Friday, May 26, 2006
An interesting piece on the Prime Minister of Israel, Ehud Olmert. (Requires registration). Here are two excerpts:
While training with an elite infantry unit, [Olmert] broke two limbs. He used his healing time to enroll at Hebrew University, majoring in philosophy, psychology, and law. It was there that he became an activist. In 1966, just 20, he made his real political debut in a speech to a Herut conference. To the audience's shock, he called on Begin, who was actually in the room, to resign for failing to carry national elections. This was more than just heresy. For Herut, Begin was larger than life--the uncontested leader. And the crowd reacted to Olmert with unmitigated fury. Recovering from the initial shock, it rose to storm the podium. He would have been physically assaulted had Begin himself not demanded that they let the young man make his point.
That showed courage, but it also showed an inability to understand his fellows. Consider also what an amazing time this is for Israel.

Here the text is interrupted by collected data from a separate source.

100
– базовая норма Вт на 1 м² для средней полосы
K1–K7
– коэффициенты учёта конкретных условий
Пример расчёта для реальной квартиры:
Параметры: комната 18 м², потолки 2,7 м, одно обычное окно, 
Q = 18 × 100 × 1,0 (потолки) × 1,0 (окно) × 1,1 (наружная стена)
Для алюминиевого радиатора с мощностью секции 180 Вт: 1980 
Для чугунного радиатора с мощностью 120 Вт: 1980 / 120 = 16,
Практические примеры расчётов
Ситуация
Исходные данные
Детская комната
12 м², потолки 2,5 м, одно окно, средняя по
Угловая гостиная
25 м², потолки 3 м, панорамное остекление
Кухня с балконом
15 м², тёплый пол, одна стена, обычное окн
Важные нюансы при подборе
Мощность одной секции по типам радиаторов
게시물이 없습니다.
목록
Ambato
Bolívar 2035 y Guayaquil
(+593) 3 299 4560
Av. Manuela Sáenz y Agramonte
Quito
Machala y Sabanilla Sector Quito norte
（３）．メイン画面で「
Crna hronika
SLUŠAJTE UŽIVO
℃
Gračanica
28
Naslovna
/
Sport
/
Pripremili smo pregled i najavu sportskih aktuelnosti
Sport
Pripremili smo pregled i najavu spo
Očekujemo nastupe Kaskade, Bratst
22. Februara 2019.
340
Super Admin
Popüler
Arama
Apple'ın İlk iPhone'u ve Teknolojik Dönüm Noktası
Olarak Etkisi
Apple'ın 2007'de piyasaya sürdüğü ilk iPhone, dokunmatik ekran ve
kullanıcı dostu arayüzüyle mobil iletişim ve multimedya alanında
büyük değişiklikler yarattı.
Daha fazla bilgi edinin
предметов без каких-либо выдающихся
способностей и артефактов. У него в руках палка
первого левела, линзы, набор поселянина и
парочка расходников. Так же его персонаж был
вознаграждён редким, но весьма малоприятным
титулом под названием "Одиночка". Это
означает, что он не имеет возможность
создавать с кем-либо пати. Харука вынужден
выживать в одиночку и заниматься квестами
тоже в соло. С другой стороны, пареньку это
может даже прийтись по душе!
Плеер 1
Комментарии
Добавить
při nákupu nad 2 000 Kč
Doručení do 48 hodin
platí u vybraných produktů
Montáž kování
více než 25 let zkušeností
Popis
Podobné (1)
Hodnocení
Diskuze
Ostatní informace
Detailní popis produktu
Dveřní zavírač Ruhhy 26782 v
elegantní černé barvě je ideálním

I had not reflected on the following:
The seven months between the August 2005 withdrawal from Gaza and the March 2006 elections was one of the most dramatic periods in Israeli history. During that short time, the political world turned over no less than four times. First, there was the pullout itself, which doomed the fate of the old hawkish worldview. Second, Sharon left Likud, breaking the old system dominated by two dueling parties. Then Sharon lapsed into a coma, and finally, after all that tumult, the Palestinians went and elected Hamas.
Read the whole thing. An interesting article, although perhaps too favorable towards Olmert.